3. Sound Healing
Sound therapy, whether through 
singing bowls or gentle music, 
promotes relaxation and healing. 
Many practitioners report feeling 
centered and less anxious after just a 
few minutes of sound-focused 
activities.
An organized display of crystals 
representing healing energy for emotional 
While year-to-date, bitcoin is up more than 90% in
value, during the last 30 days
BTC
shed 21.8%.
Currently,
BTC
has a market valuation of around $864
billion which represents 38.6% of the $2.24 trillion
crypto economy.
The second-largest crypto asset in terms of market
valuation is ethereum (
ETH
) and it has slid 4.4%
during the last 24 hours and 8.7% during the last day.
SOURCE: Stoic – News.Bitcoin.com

· · · · ·

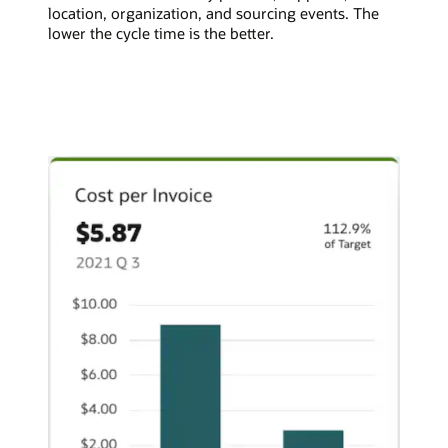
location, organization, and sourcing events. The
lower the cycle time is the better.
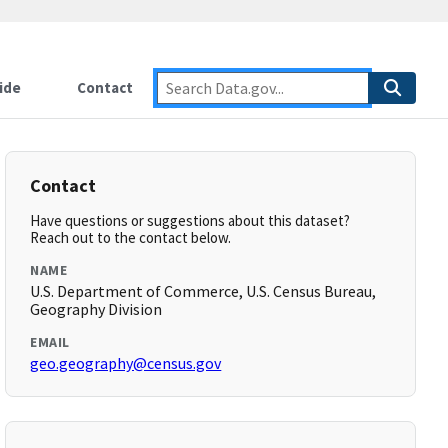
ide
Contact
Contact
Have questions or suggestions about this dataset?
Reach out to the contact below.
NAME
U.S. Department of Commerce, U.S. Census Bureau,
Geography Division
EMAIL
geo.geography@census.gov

· · · · ·

• [DIRECTIVE]
Please reproduce the rows word for word, starting at the line that has "3. Sound Healing" and stopping after the line that has "While year-to-date, bitcoin".

• [FINISHED EXERCISE]
3. Sound Healing
Sound therapy, whether through 
singing bowls or gentle music, 
promotes relaxation and healing. 
Many practitioners report feeling 
centered and less anxious after just a 
few minutes of sound-focused 
activities.
An organized display of crystals 
representing healing energy for emotional 
While year-to-date, bitcoin is up more than 90% in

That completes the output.